» REQUIREMENT
With pictures removed, the data below should be returned exactly.

[Extracted data entries]

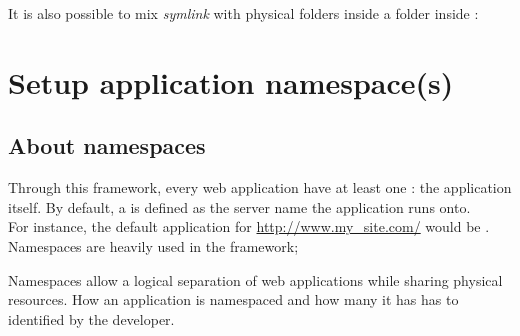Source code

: \documentclass[pdftex,12pt,a4paper]{article}
\begin{document}
It is also possible to mix \emph{symlink} with physical folders inside a  folder inside  :
\begin{unbreakable}
\end{unbreakable}

\section{Setup application namespace(s)}

\subsection{About namespaces}
Through this framework, every web application have at least one  : the application itself.
By default, a  is defined as the server name the application runs onto. \\
For instance, the default application  for \url{http://www.my_site.com/} would be .
Namespaces are heavily used in the framework;

Namespaces allow a logical separation of web applications while sharing physical resources.
How an application is namespaced and how many it has has to identified by the developer.
\end{document}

» ANSWER BOX
Source code

: \documentclass[pdftex,12pt,a4paper]{article}
\begin{document}
It is also possible to mix \emph{symlink} with physical folders inside a  folder inside  :
\begin{unbreakable}
\end{unbreakable}

\section{Setup application namespace(s)}

\subsection{About namespaces}
Through this framework, every web application have at least one  : the application itself.
By default, a  is defined as the server name the application runs onto. \\
For instance, the default application  for \url{http://www.my_site.com/} would be .
Namespaces are heavily used in the framework;

Namespaces allow a logical separation of web applications while sharing physical resources.
How an application is namespaced and how many it has has to identified by the developer.
\end{document}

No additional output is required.